At KubeCon+CloudNativeCon North America 2024, Nandhakumar Venkatachalam and Payal Patel shared Yahoo’s Kubernetes journey from on-premises to multi-cloud at scale, underscoring challenges faced and lessons learned during this transition.
Venkatachalam began by discussing Yahoo’s initial infrastructure and motivations for adopting Kubernetes. He highlighted the scale of Yahoo’s operations, which includes over 70 clusters and more than 100,000 pods. He further explained:
Our journey to Kubernetes was driven by the need for greater scalability, flexibility, and efficiency in our infrastructure management.
The speakers outlined Yahoo’s cloud-native path, which involved using GitHub Enterprise for source control, and Screwdriver, an open-source build platform for continuous delivery. Also, it included an internal OCI registry for artifacts and a combination of on-premise and cloud Kubernetes clusters.
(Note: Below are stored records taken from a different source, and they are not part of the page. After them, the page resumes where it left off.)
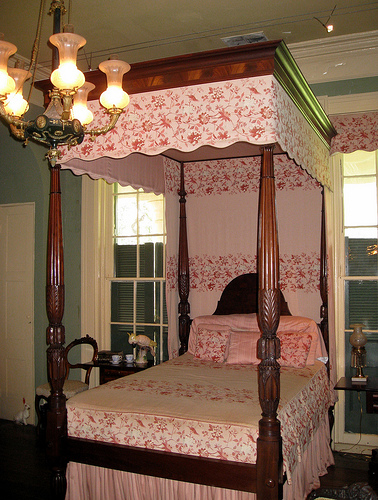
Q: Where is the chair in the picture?
A: Next to the table.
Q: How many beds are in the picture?
A: One.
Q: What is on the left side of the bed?
A: Bedside table.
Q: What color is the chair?
A: Dark wood and tan.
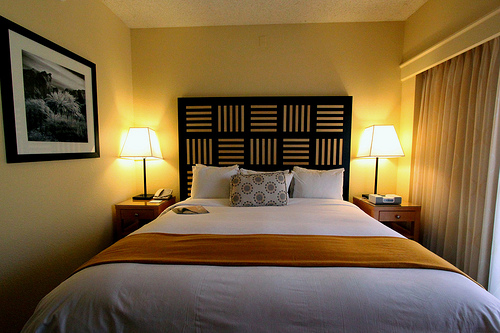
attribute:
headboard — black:
[169, 82, 368, 197]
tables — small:
[132, 185, 417, 219]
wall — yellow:
[136, 22, 409, 95]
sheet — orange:
[58, 231, 477, 270]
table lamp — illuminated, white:
[356, 127, 403, 195]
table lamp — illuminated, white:
[117, 126, 164, 203]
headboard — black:
[177, 95, 352, 167]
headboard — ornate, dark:
[172, 93, 354, 198]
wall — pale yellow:
[133, 16, 424, 213]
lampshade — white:
[355, 125, 405, 202]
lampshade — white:
[118, 126, 163, 199]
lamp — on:
[322, 106, 414, 211]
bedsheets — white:
[95, 208, 493, 332]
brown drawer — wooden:
[113, 194, 173, 241]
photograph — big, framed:
[4, 61, 71, 163]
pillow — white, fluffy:
[182, 163, 239, 203]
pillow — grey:
[224, 168, 289, 206]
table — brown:
[352, 192, 422, 242]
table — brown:
[109, 195, 174, 235]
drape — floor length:
[407, 38, 498, 298]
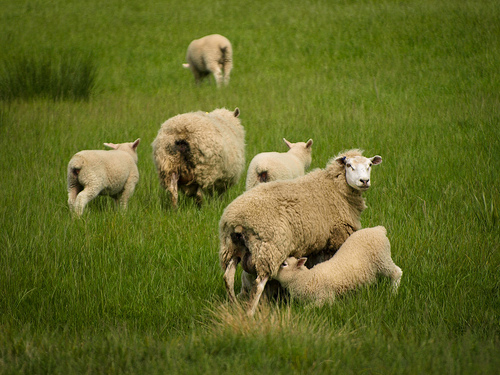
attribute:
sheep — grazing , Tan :
[178, 30, 237, 87]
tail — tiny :
[215, 39, 229, 57]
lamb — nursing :
[272, 221, 402, 310]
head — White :
[335, 150, 387, 185]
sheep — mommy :
[207, 136, 382, 302]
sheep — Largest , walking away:
[148, 104, 250, 199]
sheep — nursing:
[192, 148, 393, 289]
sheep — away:
[178, 20, 285, 104]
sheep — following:
[51, 136, 202, 254]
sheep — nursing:
[284, 196, 413, 324]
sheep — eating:
[149, 27, 274, 123]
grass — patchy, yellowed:
[213, 281, 294, 323]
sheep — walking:
[60, 32, 390, 372]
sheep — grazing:
[154, 30, 237, 98]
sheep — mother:
[98, 90, 265, 198]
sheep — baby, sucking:
[263, 224, 472, 338]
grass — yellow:
[211, 279, 341, 355]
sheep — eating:
[170, 11, 257, 86]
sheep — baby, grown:
[219, 148, 424, 336]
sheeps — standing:
[48, 32, 456, 372]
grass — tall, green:
[5, 39, 115, 109]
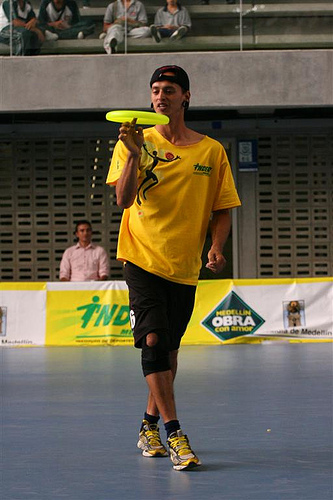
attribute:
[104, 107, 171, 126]
frisbee — yellow, bright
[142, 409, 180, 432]
socks — black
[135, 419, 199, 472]
sneakers — yellow, gray, grey, white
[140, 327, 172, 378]
brace — black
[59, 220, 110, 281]
man — watching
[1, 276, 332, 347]
banner — large, yellow, white, checkered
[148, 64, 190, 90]
hat — black, backwards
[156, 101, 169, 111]
mouth — open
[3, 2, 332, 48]
bleachers — cement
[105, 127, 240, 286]
shirt — yellow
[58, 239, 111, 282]
shirt — pink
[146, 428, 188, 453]
laces — yellow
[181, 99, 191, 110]
earring — black, gauged, large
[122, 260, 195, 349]
shorts — black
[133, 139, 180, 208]
design — black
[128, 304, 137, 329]
number — white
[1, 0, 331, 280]
building — concrete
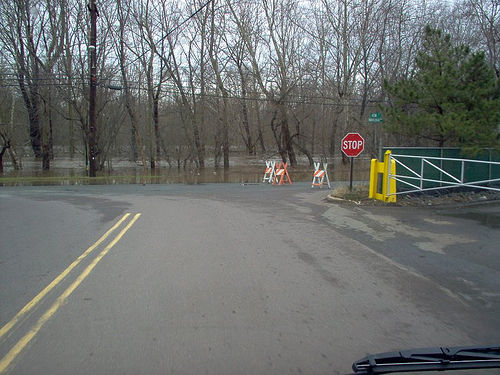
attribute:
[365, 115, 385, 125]
sign — green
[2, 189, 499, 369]
street — white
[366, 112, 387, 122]
sign — green, metal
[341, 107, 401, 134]
sign — green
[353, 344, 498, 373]
wiper — black, windshield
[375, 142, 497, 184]
fence — Green, metal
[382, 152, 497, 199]
gate — silver 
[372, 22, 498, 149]
tree — Large, green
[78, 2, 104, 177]
pole — wooden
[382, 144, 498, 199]
fence — green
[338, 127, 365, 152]
sign — red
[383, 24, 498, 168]
tree — large, green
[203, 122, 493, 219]
fence — metal 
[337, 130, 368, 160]
sign — red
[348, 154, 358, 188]
pole — metal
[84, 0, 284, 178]
trees — bare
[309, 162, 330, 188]
barrier — orange, white, standing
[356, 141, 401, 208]
barrier — Yellow , plastic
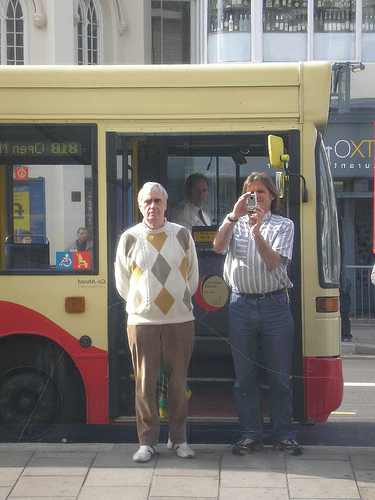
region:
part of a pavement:
[252, 453, 260, 465]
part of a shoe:
[140, 451, 154, 456]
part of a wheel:
[49, 395, 53, 412]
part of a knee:
[244, 374, 259, 380]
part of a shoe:
[137, 454, 154, 478]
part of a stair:
[225, 356, 235, 428]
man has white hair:
[131, 182, 179, 215]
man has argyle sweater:
[108, 213, 205, 337]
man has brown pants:
[123, 326, 193, 435]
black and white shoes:
[120, 431, 206, 480]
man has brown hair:
[212, 169, 293, 210]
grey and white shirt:
[205, 203, 297, 283]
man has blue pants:
[247, 284, 292, 424]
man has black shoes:
[244, 424, 302, 465]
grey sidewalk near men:
[89, 464, 297, 493]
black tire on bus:
[5, 350, 81, 451]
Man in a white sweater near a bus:
[113, 181, 199, 461]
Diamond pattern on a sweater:
[144, 229, 174, 312]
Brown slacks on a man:
[124, 317, 193, 440]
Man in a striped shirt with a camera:
[212, 171, 309, 453]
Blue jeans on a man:
[225, 285, 292, 436]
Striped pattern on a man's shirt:
[226, 258, 260, 288]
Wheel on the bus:
[0, 335, 84, 442]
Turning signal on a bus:
[312, 294, 336, 312]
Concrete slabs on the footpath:
[0, 439, 360, 496]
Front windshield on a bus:
[314, 127, 341, 288]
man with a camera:
[212, 166, 327, 466]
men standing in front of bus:
[88, 173, 316, 464]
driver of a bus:
[171, 169, 220, 227]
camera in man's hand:
[239, 184, 259, 222]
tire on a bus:
[4, 349, 76, 437]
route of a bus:
[0, 127, 87, 173]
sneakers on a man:
[235, 431, 306, 470]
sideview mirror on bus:
[256, 126, 296, 179]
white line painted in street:
[346, 374, 372, 393]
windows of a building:
[77, 4, 100, 59]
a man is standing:
[115, 179, 198, 462]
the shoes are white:
[133, 437, 194, 461]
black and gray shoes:
[233, 436, 302, 459]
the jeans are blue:
[228, 290, 293, 443]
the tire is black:
[2, 340, 81, 442]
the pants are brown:
[125, 321, 191, 445]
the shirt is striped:
[223, 208, 293, 294]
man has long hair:
[240, 172, 283, 212]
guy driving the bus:
[171, 173, 211, 232]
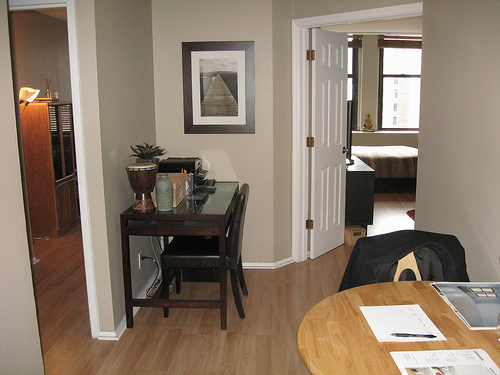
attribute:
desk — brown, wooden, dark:
[119, 143, 241, 332]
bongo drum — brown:
[123, 156, 162, 219]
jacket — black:
[336, 231, 481, 300]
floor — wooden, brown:
[133, 319, 300, 373]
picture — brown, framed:
[175, 34, 258, 140]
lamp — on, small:
[9, 85, 45, 124]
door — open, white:
[305, 26, 348, 262]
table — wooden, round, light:
[297, 281, 499, 373]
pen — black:
[389, 329, 444, 344]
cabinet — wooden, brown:
[13, 89, 82, 246]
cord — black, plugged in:
[141, 252, 170, 300]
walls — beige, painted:
[0, 1, 499, 284]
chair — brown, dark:
[161, 181, 260, 310]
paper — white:
[357, 296, 445, 347]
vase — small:
[153, 169, 179, 218]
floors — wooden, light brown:
[38, 164, 499, 373]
Patel then delved into the challenges Yahoo faced during the transition, including networking, managing the complexity of a hybrid infrastructure, ensuring security and compliance across multiple environments, optimizing performance and cost in a multi-cloud setup, and training teams to work with Kubernetes.
The presentation highlighted three key areas where Yahoo improved its security controls:
- Software composition analysis was introduced during continuous integration to detect and automatically remediate vulnerabilities in open-source dependencies.
- A build-time vulnerability assessment was integrated to scan images, including base images and programming libraries.
- Production deployment verification was added to check images before deployment for provenance, signature, and freshness.
Venkatachalam demonstrated these security controls in action, showing how policies can be used to allow or reject deployments based on various criteria.
The speakers shared several lessons learned throughout Yahoo’s journey:
- Plan for adoption from the outset
- Embrace open-source technologies
- Continuously seek feedback to optimize developers’ workflow and experience
- Invest in automation to manage complexity at scale
- Prioritize security and compliance throughout the transition
Patel emphasized the importance of cultural change alongside technological transformation:
Moving to Kubernetes isn’t just about adopting new technology; it’s about changing how we think about infrastructure and application deployment. It requires a shift in mindset across the entire organization.
The session also touched on Yahoo’s approach to managing multi-cloud environments, highlighting the importance of standardization and automation in maintaining consistency across different cloud providers. They discussed tools and practices that helped them achieve a unified approach to deployment and management across their hybrid infrastructure.
Performance optimization was another key topic, with the speakers sharing insights on how they fine-tuned their Kubernetes clusters for Yahoo’s specific workloads. This included strategies for resource allocation, autoscaling, and load balancing that helped them maximize efficiency and minimize costs.
The presenters also addressed the challenges of data management in a multi-cloud Kubernetes environment, discussing their approach to data replication, backup, and recovery across different cloud platforms.
Looking to the future, Venkatachalam and Patel outlined Yahoo’s plans for further optimizing their multi-cloud strategy and continued investment in cloud-native technologies. They emphasized the importance of staying adaptable and continuously learning as the Kubernetes ecosystem evolves.
The session concluded with a Q&A, where attendees asked about specific technical challenges and how Yahoo overcame them. The speakers provided insights into their decision-making process and offered advice for organizations embarking on similar journeys.
The breakout session recording is available on the CNCF YouTube channel, and the presentation slides are accessible on the event’s webpage.